Text shown
= = =

Updated at: 18-07-2023 - By: Kim Anderson

Medellín, Colombia, is a tale of two cities: a formal, consolidated city built along a river valley; and a densely populated informal city that grew among the surrounding hillsides. In 1991, Colombia’s second largest city was the most violent in the world. By connecting marginalized parts of the city to its safer, more established areas, Medellín’s government has transformed it into an inclusive metropolis. Public transportation entwined with social and physical interventions has brought the homicide rate down from a high of 381 to 26 homicides per 100,000 residents in 2007.

= = =

Data block
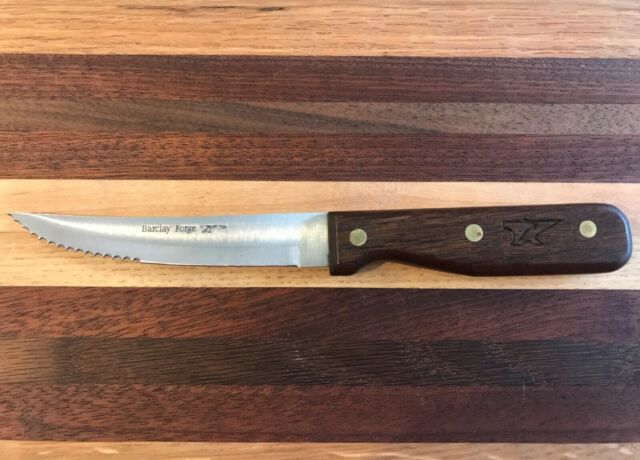
Where is `table`? table is located at coordinates (310, 342).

= = =

The task
Rewrite the passage about Medellín between "Updated at: 18-07-2023" and "residents in 2007.", inclusive, with "slopes" in place of "hillsides".

Exercise answer
Updated at: 18-07-2023 - By: Kim Anderson

Medellín, Colombia, is a tale of two cities: a formal, consolidated city built along a river valley; and a densely populated informal city that grew among the surrounding slopes. In 1991, Colombia’s second largest city was the most violent in the world. By connecting marginalized parts of the city to its safer, more established areas, Medellín’s government has transformed it into an inclusive metropolis. Public transportation entwined with social and physical interventions has brought the homicide rate down from a high of 381 to 26 homicides per 100,000 residents in 2007.